Just like physical health, it can get better or worse.
When mental health suffers, people can develop mental illnesses, which can affect their mood, thinking, and behavior .
Many factors can contribute to mental illnesses, such as genetics, environmental factors, and socio-cultural factors.
What should I do if my partner has mental illnesses?
There's no "one size fits all" approach because there are many different types of mental illnesses an individual can experience, but a few important things to keep in mind will help you support your partner.
Do's And Don'ts
Listen to them. It's helpful to have an open and honest discussion and try to understand their experience.
Be supportive. Reassure them that you're there for them and offer to go to any appointments with them if they're open to seeking help.
Treat them as a person first, and remember that there's more to them than their diagnosis or mental health concerns.
Learn more about mental health and mental illnesses. The more knowledge you gain, the more you may be able to understand and help your partner.
Don't try to cure them and solve all their problems. People want to be validated and be able to make their own decisions.
Don't share their personal information without permission. Personal Health Information (PHI) is private and many people don't wish for others to know about their conditions.
Don't trust everything you read or hear. When researching, try to use accredited sources with scientific support. There are many myths and false information around mental illnesses. Base your actions on science, not fiction!
Be Aware Of Your Own Boundaries
While it's important to care for loved ones with mental illnesses, it's also vital to practice self-care, including setting boundaries. These are the limits and rules we set for ourselves within relationships.
How to set boundaries
To better help your partner, consider:
Communicating what you can and cannot do
Taking care of your own needs first and allowing your partner to do the same
Maintaining autonomy for both you and your partner
Saying no to requests that you do not feel comfortable with
Your partner Lena recently confided to you that she might be depressed. She hasn't been feeling good for a while now and is thinking of taking medication. She asks you for your opinion.
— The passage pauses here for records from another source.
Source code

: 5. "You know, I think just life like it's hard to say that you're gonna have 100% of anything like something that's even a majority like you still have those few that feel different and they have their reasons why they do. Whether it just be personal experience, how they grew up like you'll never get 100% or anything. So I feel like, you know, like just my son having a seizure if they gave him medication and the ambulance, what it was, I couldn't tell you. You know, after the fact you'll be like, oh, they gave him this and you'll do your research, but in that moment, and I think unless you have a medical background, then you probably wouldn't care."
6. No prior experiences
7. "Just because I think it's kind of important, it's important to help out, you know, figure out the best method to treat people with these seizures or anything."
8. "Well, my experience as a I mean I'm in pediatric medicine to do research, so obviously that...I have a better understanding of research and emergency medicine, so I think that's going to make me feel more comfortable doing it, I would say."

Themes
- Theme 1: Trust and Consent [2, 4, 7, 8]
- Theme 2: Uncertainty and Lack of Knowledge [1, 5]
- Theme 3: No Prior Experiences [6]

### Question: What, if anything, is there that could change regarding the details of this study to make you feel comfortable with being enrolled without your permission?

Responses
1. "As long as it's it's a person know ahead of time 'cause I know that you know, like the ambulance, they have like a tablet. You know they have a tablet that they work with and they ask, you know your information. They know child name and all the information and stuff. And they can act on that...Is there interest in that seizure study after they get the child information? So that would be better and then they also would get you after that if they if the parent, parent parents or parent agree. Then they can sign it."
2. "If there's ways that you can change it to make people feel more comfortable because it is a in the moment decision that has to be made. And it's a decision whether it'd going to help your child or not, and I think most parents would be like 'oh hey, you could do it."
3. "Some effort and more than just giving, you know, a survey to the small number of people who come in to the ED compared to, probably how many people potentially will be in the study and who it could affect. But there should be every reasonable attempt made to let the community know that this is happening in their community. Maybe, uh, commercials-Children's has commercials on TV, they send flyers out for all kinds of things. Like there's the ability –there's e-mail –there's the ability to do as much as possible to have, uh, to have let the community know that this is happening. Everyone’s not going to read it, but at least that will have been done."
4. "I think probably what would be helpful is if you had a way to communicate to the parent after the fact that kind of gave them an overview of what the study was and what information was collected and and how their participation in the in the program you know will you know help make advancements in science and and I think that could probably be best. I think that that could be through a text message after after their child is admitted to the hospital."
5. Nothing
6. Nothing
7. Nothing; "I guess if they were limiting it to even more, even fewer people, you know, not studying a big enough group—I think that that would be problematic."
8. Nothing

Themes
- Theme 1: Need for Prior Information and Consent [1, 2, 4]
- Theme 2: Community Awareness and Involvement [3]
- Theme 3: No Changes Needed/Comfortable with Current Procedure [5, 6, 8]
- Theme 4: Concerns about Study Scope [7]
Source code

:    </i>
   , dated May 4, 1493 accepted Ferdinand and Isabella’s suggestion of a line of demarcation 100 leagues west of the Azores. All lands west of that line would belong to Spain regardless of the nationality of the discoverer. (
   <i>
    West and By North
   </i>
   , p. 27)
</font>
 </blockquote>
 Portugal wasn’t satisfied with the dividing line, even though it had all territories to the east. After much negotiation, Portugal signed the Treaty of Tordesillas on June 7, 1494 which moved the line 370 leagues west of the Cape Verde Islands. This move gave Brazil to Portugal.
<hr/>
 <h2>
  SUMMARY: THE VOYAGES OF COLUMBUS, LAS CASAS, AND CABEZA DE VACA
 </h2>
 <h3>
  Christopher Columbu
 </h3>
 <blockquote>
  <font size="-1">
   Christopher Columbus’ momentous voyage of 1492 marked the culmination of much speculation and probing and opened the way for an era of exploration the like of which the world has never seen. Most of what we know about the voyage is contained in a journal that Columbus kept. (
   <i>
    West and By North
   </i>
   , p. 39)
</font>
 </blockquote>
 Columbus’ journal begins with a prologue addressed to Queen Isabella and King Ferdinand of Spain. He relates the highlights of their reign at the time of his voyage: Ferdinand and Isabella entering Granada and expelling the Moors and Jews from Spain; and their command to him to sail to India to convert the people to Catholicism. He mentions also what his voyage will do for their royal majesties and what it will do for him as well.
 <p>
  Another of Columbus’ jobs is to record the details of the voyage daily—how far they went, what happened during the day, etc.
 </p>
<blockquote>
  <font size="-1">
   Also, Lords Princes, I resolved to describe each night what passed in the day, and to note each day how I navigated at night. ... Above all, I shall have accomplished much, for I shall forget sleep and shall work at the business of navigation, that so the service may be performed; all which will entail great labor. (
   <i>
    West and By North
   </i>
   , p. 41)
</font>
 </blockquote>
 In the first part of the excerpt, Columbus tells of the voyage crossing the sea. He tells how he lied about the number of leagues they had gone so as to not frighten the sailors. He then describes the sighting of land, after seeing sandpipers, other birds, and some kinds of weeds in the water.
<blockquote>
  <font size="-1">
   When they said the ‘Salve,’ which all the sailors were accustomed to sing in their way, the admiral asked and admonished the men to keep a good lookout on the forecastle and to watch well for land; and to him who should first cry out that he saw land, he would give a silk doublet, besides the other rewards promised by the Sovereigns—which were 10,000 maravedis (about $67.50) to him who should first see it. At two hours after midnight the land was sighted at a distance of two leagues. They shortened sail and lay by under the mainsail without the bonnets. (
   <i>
What would be the best response?
A. You read somewhere that psychotropic medications have bad side effects, so you tell her that she shouldn't take them.
B. Suggest that she speak to a healthcare professional.
C. Call her parents and ask them to speak to her instead.
D. Google her symptoms and decide which medication to take for her.
What would be your best response for Lina?
The Bottom Line
Social support can positively influence mental health. Listening, supporting, and encouraging your partner to seek help are all good things you can do.
At the same time, make sure you take care of yourself and be aware of your own needs.